[Stored entries]

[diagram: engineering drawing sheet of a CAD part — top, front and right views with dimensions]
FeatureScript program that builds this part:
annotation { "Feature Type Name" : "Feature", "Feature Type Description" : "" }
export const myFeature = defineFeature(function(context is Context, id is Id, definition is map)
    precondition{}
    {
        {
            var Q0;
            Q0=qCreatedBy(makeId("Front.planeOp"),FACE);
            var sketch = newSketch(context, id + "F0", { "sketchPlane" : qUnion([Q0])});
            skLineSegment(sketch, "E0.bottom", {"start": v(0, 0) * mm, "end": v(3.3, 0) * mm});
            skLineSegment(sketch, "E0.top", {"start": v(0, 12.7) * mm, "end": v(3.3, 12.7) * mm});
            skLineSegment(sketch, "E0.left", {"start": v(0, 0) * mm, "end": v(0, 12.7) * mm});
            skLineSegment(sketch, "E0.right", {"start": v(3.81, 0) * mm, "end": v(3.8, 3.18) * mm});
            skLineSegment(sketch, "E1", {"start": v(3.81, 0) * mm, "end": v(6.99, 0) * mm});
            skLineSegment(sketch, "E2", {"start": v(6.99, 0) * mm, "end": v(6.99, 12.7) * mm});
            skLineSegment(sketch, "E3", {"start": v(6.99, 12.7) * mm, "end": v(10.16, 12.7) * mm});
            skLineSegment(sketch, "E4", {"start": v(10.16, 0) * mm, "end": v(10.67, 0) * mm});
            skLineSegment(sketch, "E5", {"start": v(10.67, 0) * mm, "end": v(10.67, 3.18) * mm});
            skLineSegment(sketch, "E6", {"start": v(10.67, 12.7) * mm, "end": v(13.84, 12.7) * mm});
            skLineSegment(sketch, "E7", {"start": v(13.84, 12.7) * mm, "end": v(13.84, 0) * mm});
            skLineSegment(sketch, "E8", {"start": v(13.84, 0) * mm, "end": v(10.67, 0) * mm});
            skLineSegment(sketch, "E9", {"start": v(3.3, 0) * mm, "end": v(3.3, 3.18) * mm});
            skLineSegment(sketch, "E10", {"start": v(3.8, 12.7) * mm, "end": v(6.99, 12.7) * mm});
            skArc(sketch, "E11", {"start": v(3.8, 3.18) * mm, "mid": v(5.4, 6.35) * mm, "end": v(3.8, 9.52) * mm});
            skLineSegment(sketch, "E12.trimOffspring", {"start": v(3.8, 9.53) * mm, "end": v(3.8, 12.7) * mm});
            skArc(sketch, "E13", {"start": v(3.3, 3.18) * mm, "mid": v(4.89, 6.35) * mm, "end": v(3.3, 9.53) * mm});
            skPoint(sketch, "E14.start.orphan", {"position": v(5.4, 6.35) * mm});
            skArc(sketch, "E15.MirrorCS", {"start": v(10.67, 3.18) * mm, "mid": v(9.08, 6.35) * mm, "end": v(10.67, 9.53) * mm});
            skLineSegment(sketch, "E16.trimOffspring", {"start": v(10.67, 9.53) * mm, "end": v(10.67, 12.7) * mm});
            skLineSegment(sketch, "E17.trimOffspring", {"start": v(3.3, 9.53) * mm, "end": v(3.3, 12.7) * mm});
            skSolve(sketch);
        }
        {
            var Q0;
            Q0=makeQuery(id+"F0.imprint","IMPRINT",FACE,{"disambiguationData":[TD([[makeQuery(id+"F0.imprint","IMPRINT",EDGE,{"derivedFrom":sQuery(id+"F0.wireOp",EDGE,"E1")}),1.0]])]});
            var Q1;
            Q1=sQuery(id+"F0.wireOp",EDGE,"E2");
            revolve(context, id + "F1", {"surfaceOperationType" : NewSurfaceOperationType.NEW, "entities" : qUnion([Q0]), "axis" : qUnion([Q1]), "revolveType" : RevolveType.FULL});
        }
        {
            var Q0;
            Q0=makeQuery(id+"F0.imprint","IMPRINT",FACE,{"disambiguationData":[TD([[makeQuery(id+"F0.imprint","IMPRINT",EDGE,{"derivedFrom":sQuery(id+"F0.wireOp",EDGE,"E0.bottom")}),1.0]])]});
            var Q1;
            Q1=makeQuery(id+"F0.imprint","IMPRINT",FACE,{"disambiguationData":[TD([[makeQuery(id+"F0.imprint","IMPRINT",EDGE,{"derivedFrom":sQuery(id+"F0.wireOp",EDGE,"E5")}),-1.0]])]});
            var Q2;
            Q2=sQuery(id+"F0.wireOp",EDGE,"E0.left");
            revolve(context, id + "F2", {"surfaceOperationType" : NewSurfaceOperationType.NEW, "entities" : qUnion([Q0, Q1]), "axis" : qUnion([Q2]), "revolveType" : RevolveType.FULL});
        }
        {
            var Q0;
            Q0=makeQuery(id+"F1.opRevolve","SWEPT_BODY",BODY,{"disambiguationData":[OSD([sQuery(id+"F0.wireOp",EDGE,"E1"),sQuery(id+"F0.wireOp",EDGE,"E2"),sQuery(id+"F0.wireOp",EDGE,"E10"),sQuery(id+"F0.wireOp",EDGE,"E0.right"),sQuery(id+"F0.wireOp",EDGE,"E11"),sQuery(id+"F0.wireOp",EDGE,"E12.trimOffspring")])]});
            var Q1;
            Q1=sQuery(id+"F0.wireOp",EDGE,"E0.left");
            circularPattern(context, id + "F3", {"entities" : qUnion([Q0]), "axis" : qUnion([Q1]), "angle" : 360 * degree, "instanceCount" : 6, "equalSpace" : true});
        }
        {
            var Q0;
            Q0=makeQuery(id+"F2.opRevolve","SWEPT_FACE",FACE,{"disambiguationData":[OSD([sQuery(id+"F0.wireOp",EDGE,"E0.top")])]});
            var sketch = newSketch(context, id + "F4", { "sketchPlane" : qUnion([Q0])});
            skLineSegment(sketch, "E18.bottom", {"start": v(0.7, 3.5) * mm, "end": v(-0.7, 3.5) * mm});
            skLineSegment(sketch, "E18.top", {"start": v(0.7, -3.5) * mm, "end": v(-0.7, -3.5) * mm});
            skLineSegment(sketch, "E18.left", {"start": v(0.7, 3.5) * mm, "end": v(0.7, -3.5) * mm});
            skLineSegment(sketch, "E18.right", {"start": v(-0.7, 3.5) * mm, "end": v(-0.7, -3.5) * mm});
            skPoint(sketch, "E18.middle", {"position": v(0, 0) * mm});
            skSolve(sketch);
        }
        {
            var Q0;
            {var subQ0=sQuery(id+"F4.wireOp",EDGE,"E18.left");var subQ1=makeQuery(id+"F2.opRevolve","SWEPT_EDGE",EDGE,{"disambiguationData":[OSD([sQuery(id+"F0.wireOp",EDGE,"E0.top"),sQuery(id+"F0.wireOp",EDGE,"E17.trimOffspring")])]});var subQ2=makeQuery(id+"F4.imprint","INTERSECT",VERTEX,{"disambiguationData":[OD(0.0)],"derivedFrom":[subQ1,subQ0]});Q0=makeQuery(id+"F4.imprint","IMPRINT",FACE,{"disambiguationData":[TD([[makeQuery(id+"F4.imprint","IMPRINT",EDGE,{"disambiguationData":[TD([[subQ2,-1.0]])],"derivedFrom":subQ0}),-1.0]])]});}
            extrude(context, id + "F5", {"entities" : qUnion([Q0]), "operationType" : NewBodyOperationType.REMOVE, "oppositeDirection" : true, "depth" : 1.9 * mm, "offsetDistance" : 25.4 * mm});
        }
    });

__Task description__: Quote the entry above in full, reproducing every line verbatim.

__Exercise solution__:
[diagram: engineering drawing sheet of a CAD part — top, front and right views with dimensions]
FeatureScript program that builds this part:
annotation { "Feature Type Name" : "Feature", "Feature Type Description" : "" }
export const myFeature = defineFeature(function(context is Context, id is Id, definition is map)
    precondition{}
    {
        {
            var Q0;
            Q0=qCreatedBy(makeId("Front.planeOp"),FACE);
            var sketch = newSketch(context, id + "F0", { "sketchPlane" : qUnion([Q0])});
            skLineSegment(sketch, "E0.bottom", {"start": v(0, 0) * mm, "end": v(3.3, 0) * mm});
            skLineSegment(sketch, "E0.top", {"start": v(0, 12.7) * mm, "end": v(3.3, 12.7) * mm});
            skLineSegment(sketch, "E0.left", {"start": v(0, 0) * mm, "end": v(0, 12.7) * mm});
            skLineSegment(sketch, "E0.right", {"start": v(3.81, 0) * mm, "end": v(3.8, 3.18) * mm});
            skLineSegment(sketch, "E1", {"start": v(3.81, 0) * mm, "end": v(6.99, 0) * mm});
            skLineSegment(sketch, "E2", {"start": v(6.99, 0) * mm, "end": v(6.99, 12.7) * mm});
            skLineSegment(sketch, "E3", {"start": v(6.99, 12.7) * mm, "end": v(10.16, 12.7) * mm});
            skLineSegment(sketch, "E4", {"start": v(10.16, 0) * mm, "end": v(10.67, 0) * mm});
            skLineSegment(sketch, "E5", {"start": v(10.67, 0) * mm, "end": v(10.67, 3.18) * mm});
            skLineSegment(sketch, "E6", {"start": v(10.67, 12.7) * mm, "end": v(13.84, 12.7) * mm});
            skLineSegment(sketch, "E7", {"start": v(13.84, 12.7) * mm, "end": v(13.84, 0) * mm});
            skLineSegment(sketch, "E8", {"start": v(13.84, 0) * mm, "end": v(10.67, 0) * mm});
            skLineSegment(sketch, "E9", {"start": v(3.3, 0) * mm, "end": v(3.3, 3.18) * mm});
            skLineSegment(sketch, "E10", {"start": v(3.8, 12.7) * mm, "end": v(6.99, 12.7) * mm});
            skArc(sketch, "E11", {"start": v(3.8, 3.18) * mm, "mid": v(5.4, 6.35) * mm, "end": v(3.8, 9.52) * mm});
            skLineSegment(sketch, "E12.trimOffspring", {"start": v(3.8, 9.53) * mm, "end": v(3.8, 12.7) * mm});
            skArc(sketch, "E13", {"start": v(3.3, 3.18) * mm, "mid": v(4.89, 6.35) * mm, "end": v(3.3, 9.53) * mm});
            skPoint(sketch, "E14.start.orphan", {"position": v(5.4, 6.35) * mm});
            skArc(sketch, "E15.MirrorCS", {"start": v(10.67, 3.18) * mm, "mid": v(9.08, 6.35) * mm, "end": v(10.67, 9.53) * mm});
            skLineSegment(sketch, "E16.trimOffspring", {"start": v(10.67, 9.53) * mm, "end": v(10.67, 12.7) * mm});
            skLineSegment(sketch, "E17.trimOffspring", {"start": v(3.3, 9.53) * mm, "end": v(3.3, 12.7) * mm});
            skSolve(sketch);
        }
        {
            var Q0;
            Q0=makeQuery(id+"F0.imprint","IMPRINT",FACE,{"disambiguationData":[TD([[makeQuery(id+"F0.imprint","IMPRINT",EDGE,{"derivedFrom":sQuery(id+"F0.wireOp",EDGE,"E1")}),1.0]])]});
            var Q1;
            Q1=sQuery(id+"F0.wireOp",EDGE,"E2");
            revolve(context, id + "F1", {"surfaceOperationType" : NewSurfaceOperationType.NEW, "entities" : qUnion([Q0]), "axis" : qUnion([Q1]), "revolveType" : RevolveType.FULL});
        }
        {
            var Q0;
            Q0=makeQuery(id+"F0.imprint","IMPRINT",FACE,{"disambiguationData":[TD([[makeQuery(id+"F0.imprint","IMPRINT",EDGE,{"derivedFrom":sQuery(id+"F0.wireOp",EDGE,"E0.bottom")}),1.0]])]});
            var Q1;
            Q1=makeQuery(id+"F0.imprint","IMPRINT",FACE,{"disambiguationData":[TD([[makeQuery(id+"F0.imprint","IMPRINT",EDGE,{"derivedFrom":sQuery(id+"F0.wireOp",EDGE,"E5")}),-1.0]])]});
            var Q2;
            Q2=sQuery(id+"F0.wireOp",EDGE,"E0.left");
            revolve(context, id + "F2", {"surfaceOperationType" : NewSurfaceOperationType.NEW, "entities" : qUnion([Q0, Q1]), "axis" : qUnion([Q2]), "revolveType" : RevolveType.FULL});
        }
        {
            var Q0;
            Q0=makeQuery(id+"F1.opRevolve","SWEPT_BODY",BODY,{"disambiguationData":[OSD([sQuery(id+"F0.wireOp",EDGE,"E1"),sQuery(id+"F0.wireOp",EDGE,"E2"),sQuery(id+"F0.wireOp",EDGE,"E10"),sQuery(id+"F0.wireOp",EDGE,"E0.right"),sQuery(id+"F0.wireOp",EDGE,"E11"),sQuery(id+"F0.wireOp",EDGE,"E12.trimOffspring")])]});
            var Q1;
            Q1=sQuery(id+"F0.wireOp",EDGE,"E0.left");
            circularPattern(context, id + "F3", {"entities" : qUnion([Q0]), "axis" : qUnion([Q1]), "angle" : 360 * degree, "instanceCount" : 6, "equalSpace" : true});
        }
        {
            var Q0;
            Q0=makeQuery(id+"F2.opRevolve","SWEPT_FACE",FACE,{"disambiguationData":[OSD([sQuery(id+"F0.wireOp",EDGE,"E0.top")])]});
            var sketch = newSketch(context, id + "F4", { "sketchPlane" : qUnion([Q0])});
            skLineSegment(sketch, "E18.bottom", {"start": v(0.7, 3.5) * mm, "end": v(-0.7, 3.5) * mm});
            skLineSegment(sketch, "E18.top", {"start": v(0.7, -3.5) * mm, "end": v(-0.7, -3.5) * mm});
            skLineSegment(sketch, "E18.left", {"start": v(0.7, 3.5) * mm, "end": v(0.7, -3.5) * mm});
            skLineSegment(sketch, "E18.right", {"start": v(-0.7, 3.5) * mm, "end": v(-0.7, -3.5) * mm});
            skPoint(sketch, "E18.middle", {"position": v(0, 0) * mm});
            skSolve(sketch);
        }
        {
            var Q0;
            {var subQ0=sQuery(id+"F4.wireOp",EDGE,"E18.left");var subQ1=makeQuery(id+"F2.opRevolve","SWEPT_EDGE",EDGE,{"disambiguationData":[OSD([sQuery(id+"F0.wireOp",EDGE,"E0.top"),sQuery(id+"F0.wireOp",EDGE,"E17.trimOffspring")])]});var subQ2=makeQuery(id+"F4.imprint","INTERSECT",VERTEX,{"disambiguationData":[OD(0.0)],"derivedFrom":[subQ1,subQ0]});Q0=makeQuery(id+"F4.imprint","IMPRINT",FACE,{"disambiguationData":[TD([[makeQuery(id+"F4.imprint","IMPRINT",EDGE,{"disambiguationData":[TD([[subQ2,-1.0]])],"derivedFrom":subQ0}),-1.0]])]});}
            extrude(context, id + "F5", {"entities" : qUnion([Q0]), "operationType" : NewBodyOperationType.REMOVE, "oppositeDirection" : true, "depth" : 1.9 * mm, "offsetDistance" : 25.4 * mm});
        }
    });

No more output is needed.